Bu davalara ek olarak, mirasın yönetimiyle ilgili davalar, mirasçılık davaları, miras hukukundan kaynaklanan borçlar ve alacaklarla ilgili davalara da rastlanabilir. Her bir dava, özel koşullara ve ülkenin miras hukukuna göre farklılık gösterebilir. Bu nedenle, bir dava durumuyla karşılaşıldığında, hukuki danışmanlık almak ve uzman bir avukattan yardım almak önemlidir.
MİRAS HUKUKU AVUKATINDAN DESTEK ALMANIN ÖNEMİ
Yasal miras payı ve mirasçıların saklı payları miras bırakanın terekesi üzerinde tamamen hesaplama yoluyla belirlenen paylardır. Bu hesaplamaların Medeni Kanun’a göre doğru ve eksiksiz yapılması mirasçıların haklarının belirlenmesi ve haklarının korunması için çok önemlidir.
Türkiye’de miras davaları çok uzun seneler sürmektedir. Sıradan bir miras davasının bile kesinleşip icraya uygun hale gelmesi 5-6 sene sürmektedir. Miras davalarının çok uzun seneler sürmesi sebebiyle genelde mirasçılar ölümden hemen sonra sıcağı sıcağına miras davası açmakta; ancak seneler ilerledikçe umutsuzluğa kapılıp haklarından feragat etme pahasına davalarından vazgeçmektedirler ya da paylarından daha azına ikna olmaktadırlar.
Bu sebeple miras hukuku avukatının esas görevi ilgili mevzuat uyarınca mirasçıların yasal paylarını belirleyip kanuna uygun bir şekilde hak dağıtımı yaparak mirasçıların uzun seneler sürecek bir dava sürecine sokmadan barış içinde miras sürecini tamamlamaktır. Böylece mirasçılar dava sırasında kendilerini bekleyen hem manevi hem de maddi külfetlere katlanmak zorunda kalmadan ve diğer mirasçılar ile davalık olmadan barış ve huzur içerisinde miras paylaşım sürecini tamamlayabilirler.

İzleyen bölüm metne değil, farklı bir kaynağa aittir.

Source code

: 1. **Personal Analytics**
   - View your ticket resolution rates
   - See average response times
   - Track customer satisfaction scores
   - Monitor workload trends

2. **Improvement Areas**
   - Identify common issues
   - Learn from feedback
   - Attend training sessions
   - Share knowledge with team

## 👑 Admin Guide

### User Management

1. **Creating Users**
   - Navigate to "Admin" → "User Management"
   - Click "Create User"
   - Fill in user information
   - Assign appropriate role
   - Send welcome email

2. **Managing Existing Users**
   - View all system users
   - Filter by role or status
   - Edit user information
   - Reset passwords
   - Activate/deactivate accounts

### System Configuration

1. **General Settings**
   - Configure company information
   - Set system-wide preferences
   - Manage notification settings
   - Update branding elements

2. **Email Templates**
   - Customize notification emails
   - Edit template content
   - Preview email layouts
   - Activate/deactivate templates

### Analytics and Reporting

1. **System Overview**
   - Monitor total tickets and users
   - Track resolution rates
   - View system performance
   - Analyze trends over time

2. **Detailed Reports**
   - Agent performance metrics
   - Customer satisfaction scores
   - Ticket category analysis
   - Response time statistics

Miras Hukuku kapsamında miras davası açıldığında bir miras hukuku avukatından yardım almak ve avukat ile davaya devam etmek önemlidir. Çünkü miras hukuku çok geniş ve kapsamlı bir alan olup aynı zamanda sıkı usul kurallarına bağlı bir hukuk dalıdır. Davalı veya davacı tarafından yapılacak usuli bir hata seneler süren bir miras davasını yok yere konusuz hale getirebilir veya red olunmasına sebep olabilir. Miras hukuku avukatından profesyonel yardım almak bu hataların önüne geçeceği gibi; dava aşamasında mirasçının kanunlar nezdinde en yüksek menfaati korunmuş olacaktır.